- **AVAILABLE DATA**
-----

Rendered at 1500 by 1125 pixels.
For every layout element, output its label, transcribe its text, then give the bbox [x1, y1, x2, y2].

-----

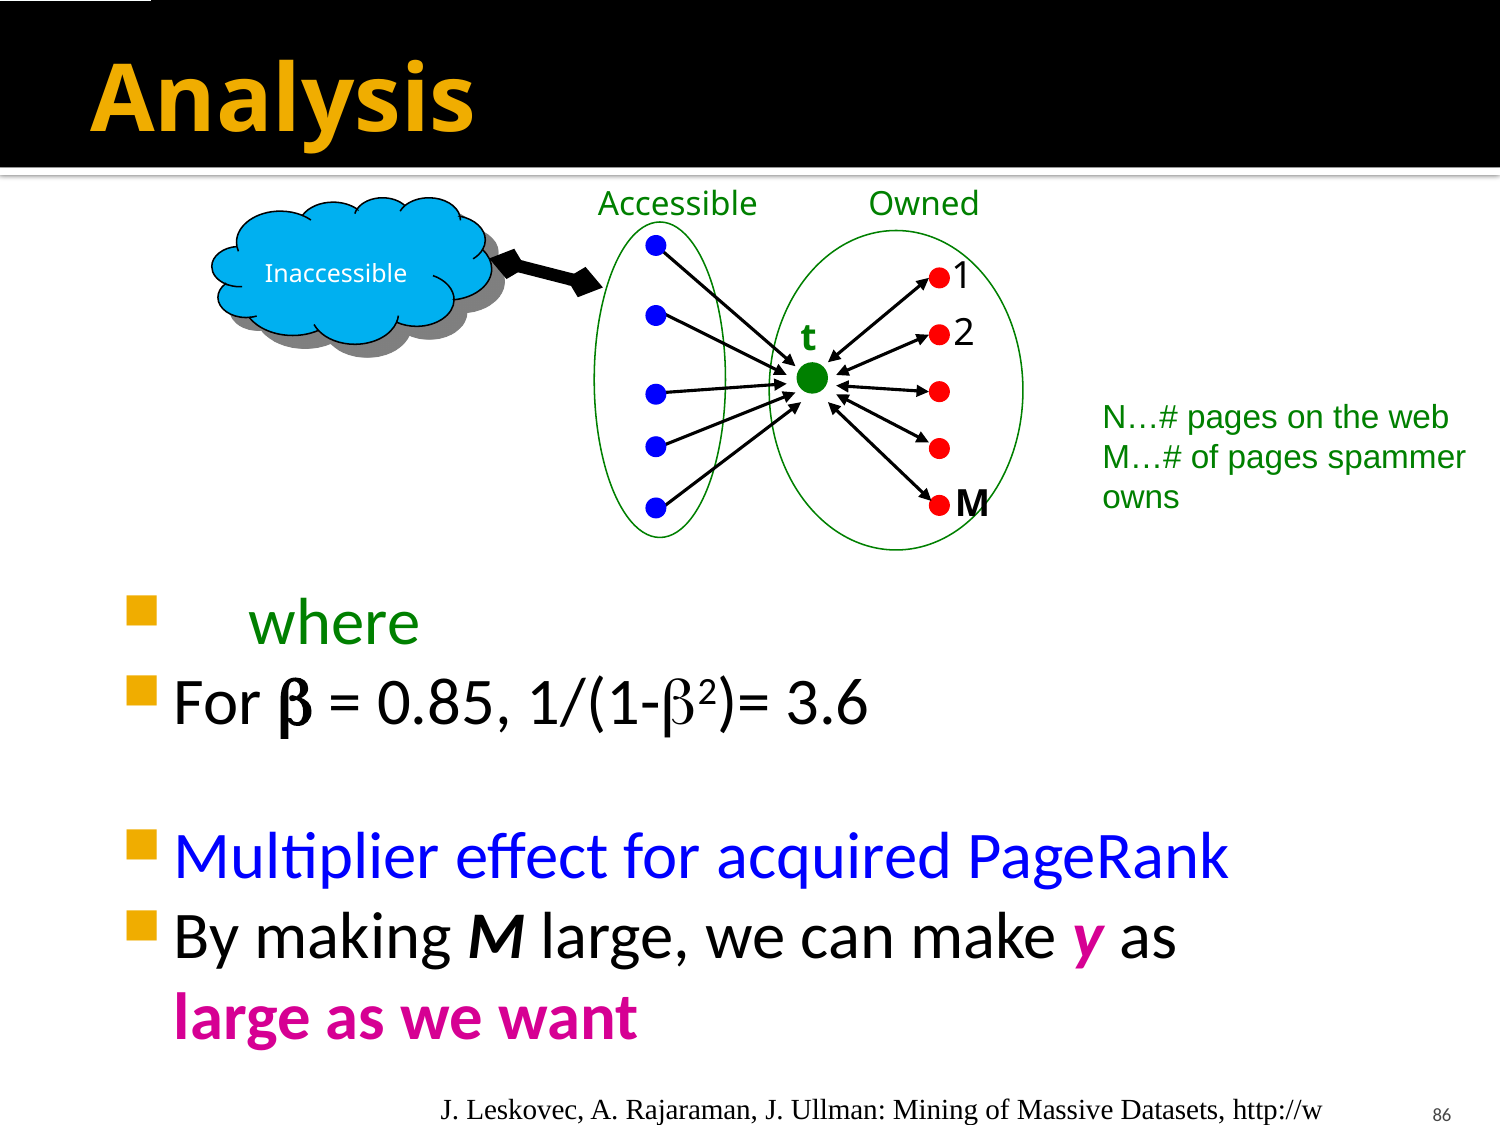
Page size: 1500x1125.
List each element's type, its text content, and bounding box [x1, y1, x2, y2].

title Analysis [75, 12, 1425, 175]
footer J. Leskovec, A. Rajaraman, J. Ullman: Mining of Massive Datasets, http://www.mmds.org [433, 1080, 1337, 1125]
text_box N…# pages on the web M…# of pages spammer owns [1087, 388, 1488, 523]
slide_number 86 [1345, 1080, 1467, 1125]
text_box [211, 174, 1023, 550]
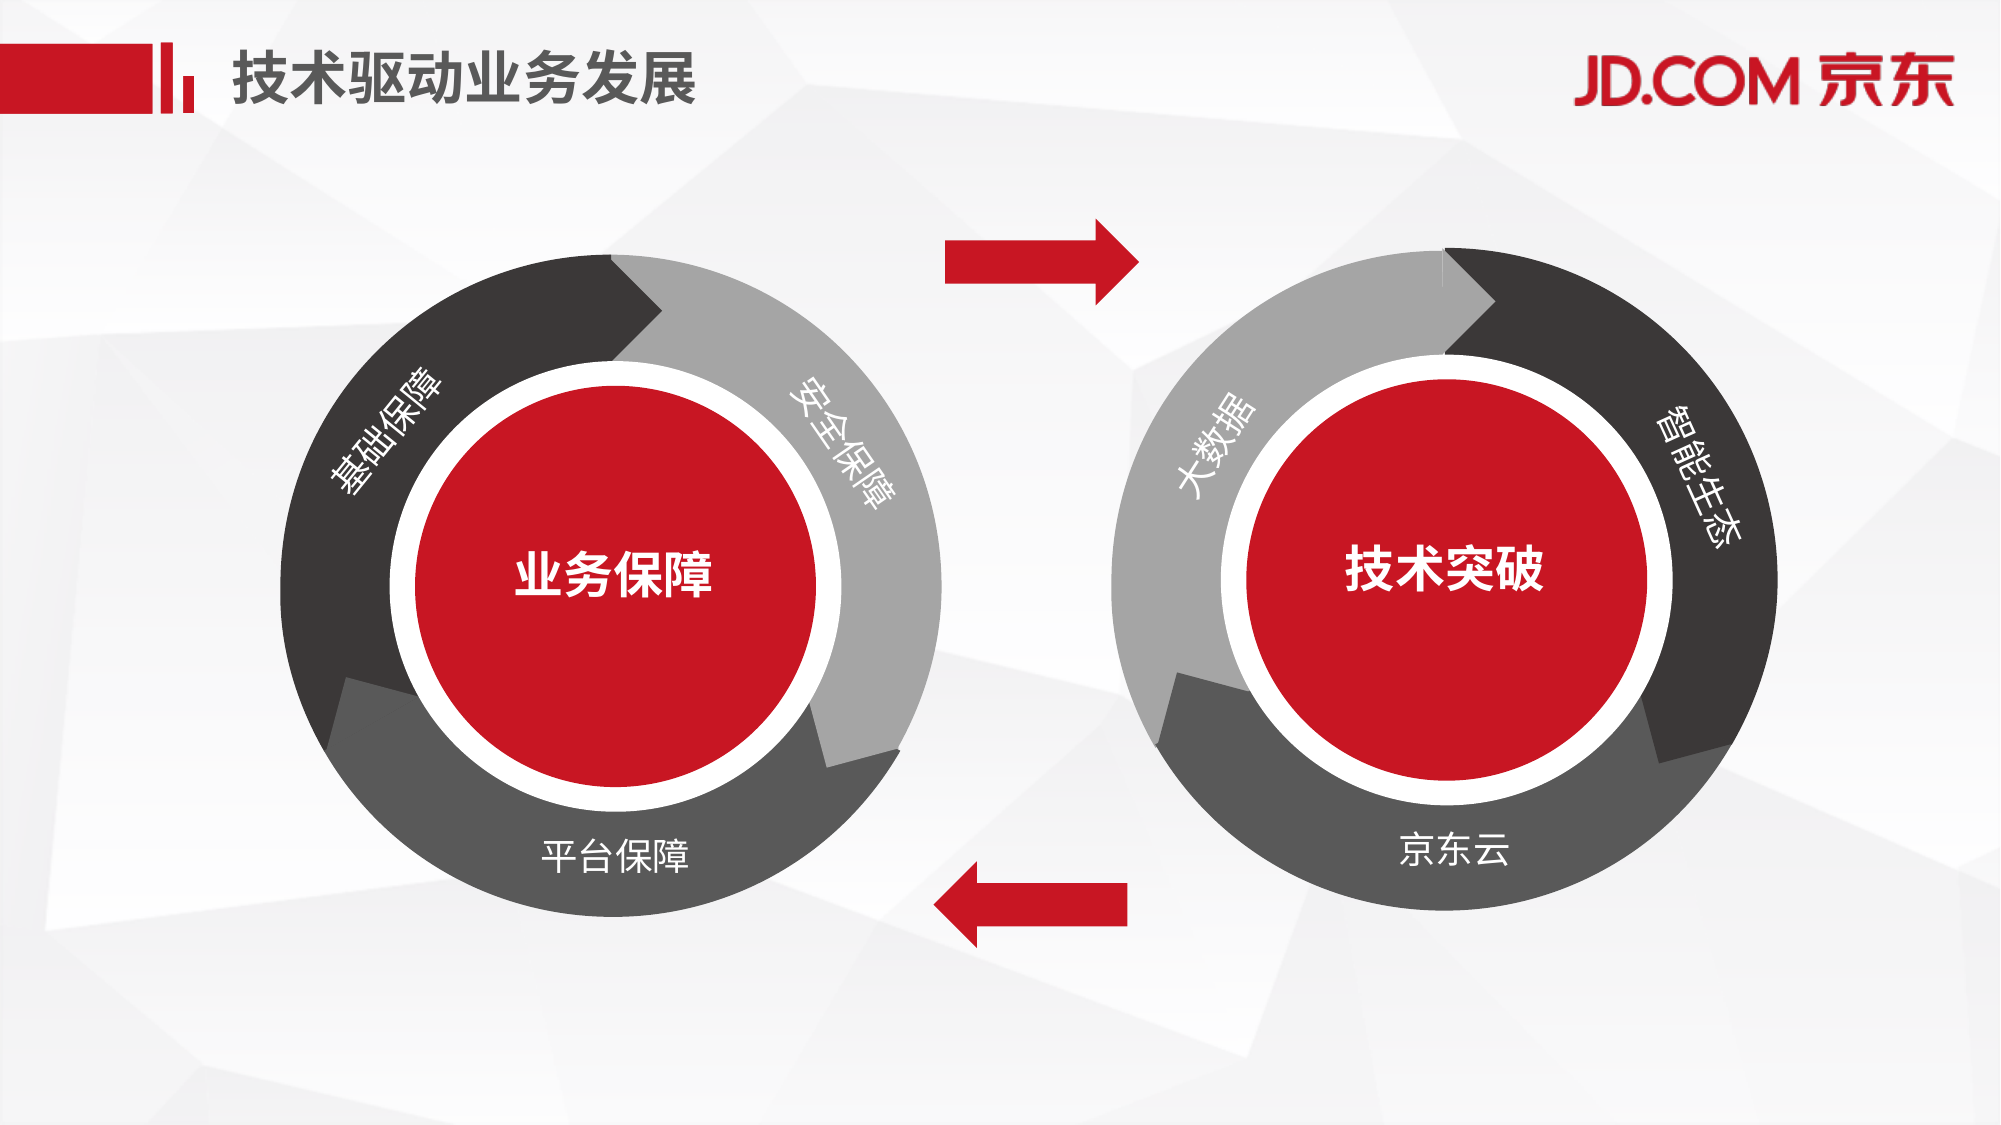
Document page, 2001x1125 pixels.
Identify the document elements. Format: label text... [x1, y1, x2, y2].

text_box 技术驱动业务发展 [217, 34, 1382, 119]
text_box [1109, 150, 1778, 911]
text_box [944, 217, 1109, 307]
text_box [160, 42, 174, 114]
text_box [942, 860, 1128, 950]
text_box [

-----

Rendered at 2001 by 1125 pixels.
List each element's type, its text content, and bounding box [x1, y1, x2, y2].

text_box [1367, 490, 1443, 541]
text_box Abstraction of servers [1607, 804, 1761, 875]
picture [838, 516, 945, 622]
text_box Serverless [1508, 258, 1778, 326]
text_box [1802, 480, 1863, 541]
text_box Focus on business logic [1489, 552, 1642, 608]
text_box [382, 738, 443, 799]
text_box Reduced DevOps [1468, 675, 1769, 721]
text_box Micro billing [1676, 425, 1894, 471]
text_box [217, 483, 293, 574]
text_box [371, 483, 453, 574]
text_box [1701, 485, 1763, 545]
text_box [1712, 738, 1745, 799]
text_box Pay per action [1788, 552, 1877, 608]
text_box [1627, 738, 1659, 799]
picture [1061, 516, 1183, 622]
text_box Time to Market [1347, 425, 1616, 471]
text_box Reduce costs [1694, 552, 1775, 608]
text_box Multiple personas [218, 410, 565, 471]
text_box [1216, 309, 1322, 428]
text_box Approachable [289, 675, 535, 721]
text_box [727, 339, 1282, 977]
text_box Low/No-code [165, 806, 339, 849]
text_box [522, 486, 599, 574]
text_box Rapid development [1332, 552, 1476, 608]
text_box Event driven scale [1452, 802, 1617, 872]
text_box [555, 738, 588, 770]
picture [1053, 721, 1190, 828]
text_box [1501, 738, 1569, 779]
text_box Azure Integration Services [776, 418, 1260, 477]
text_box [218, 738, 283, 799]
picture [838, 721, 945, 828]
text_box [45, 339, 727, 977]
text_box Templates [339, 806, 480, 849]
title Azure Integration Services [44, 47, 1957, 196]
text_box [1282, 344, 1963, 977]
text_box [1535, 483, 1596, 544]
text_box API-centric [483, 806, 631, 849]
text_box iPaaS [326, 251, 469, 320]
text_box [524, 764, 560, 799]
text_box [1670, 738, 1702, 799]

-----

- **ASSIGNED TASK**
Go through the material above line by line and work out how many lines contain the word "Rendered"; give only that number.

- **RESULT**
2